* [Travail à faire]
Dans l'entretien, reformulez sous forme de liste le paragraphe qui commence par « La grande mode actuellement », en conservant ses faits principaux.

Mémoire de pierre : Des tailleurs de pierre syndiqués à la CNT

Partie 2/7 : Taille de pierre et compagnonnage

Frank :
Sur quel type de construction, intervenez-vous ?

Fred :
Nous sommes, Louis et moi, tailleurs de pierre. On travaille presque exclusivement pour la restauration du Patrimoine, les monuments historiques, le patrimoine sauvegardé. Mais il y aussi beaucoup de tailleurs de pierre qui travaillent sur des immeubles neufs.

Frank :
Pour y faire quoi ?

Fred :
La grande mode actuellement, dans le bâti moderne, c’est de faire de la pierre moulée, c’est-à-dire que c’est de la fausse pierre, de la pierre reconstituée, ou de la pierre agrafée. On veut faire croire que c’est de la pierre massive, mais en fait c’est un parement de 3 centimètres d’épais.
Pour réaliser ces travaux, des tailleurs de pierre sont demandés. Beaucoup refusent considérant que faire cette merde serait trahir nos métiers. D’ailleurs, on peut constater que sur constructions prestigieuses récentes comme l’Opéra Bastille ou l’Arche de la Défense, par exemple, il y en a des tas qui se cassent la gueule. Et là, j’ai le cas du Palais de Justice de Nantes, qui a été inauguré par le maire en janvier 2001 ; il y a des plaques agrafées, des grosses plaques de granite qui tombent de 20 mètres de haut. Ce n’est pas normal, ça veut dire qu’il y a des entreprises qui cassent le boulot.

Pour revenir à l’action syndicale, avec ce camarade de la CGT, on a lancé l’initiative de créer une coordination de tailleurs de pierre. Au début, on a voulu faire un truc très consensuel, sans référence syndicale, pour les acquis de la corporation, parce qu’on s’est dit qu’il faut pouvoir accueillir tout le monde. C’est comme une loge, ce sont des ouvriers qui se rassemblent. On avait appelé cela « Initiative pour une coordination des travailleurs de la pierre », avec pour objectif de regrouper les camarades de la CGT qui avaient à l’époque participé à la création du syndicat parisien des travailleurs de la pierre CGT, tombé depuis en désuétude, quelques camarades de la CNT, et ouvrir ça à des camarades sensibles au discours, mais sans leur dire : « t’es obligé d’adhérer », ou des choses comme ça. Ça a duré un temps, on a essayé de lancer une dynamique dans ce sens là, mais ça n’accrochait pas facilement sur les chantiers, et lors d’une réunion de « Initiative pour une coordination des travailleurs de la pierre », il y avait des camarades de la CNT, 2 ou 3, des camarades non syndiqués, et 3 camarades de la CGT tailleurs de pierre, qui étaient adhérents à la société Construction Île-de-France, à la CSC.

* [Extrait de données]
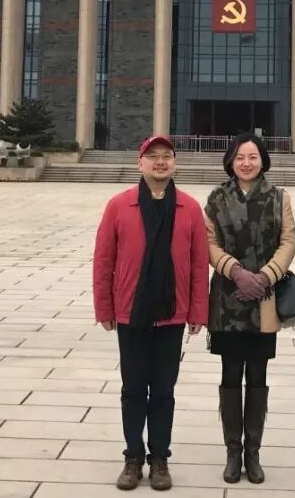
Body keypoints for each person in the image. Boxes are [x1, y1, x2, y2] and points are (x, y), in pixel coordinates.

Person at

* [Réponse]
- Dans le bâti moderne, la mode actuelle est à la pierre moulée (fausse pierre, pierre reconstituée) ou à la pierre agrafée.
- Le but est de faire croire qu'il s'agit de pierre massive.
- En réalité, ce n'est qu'un parement de 3 centimètres d'épaisseur.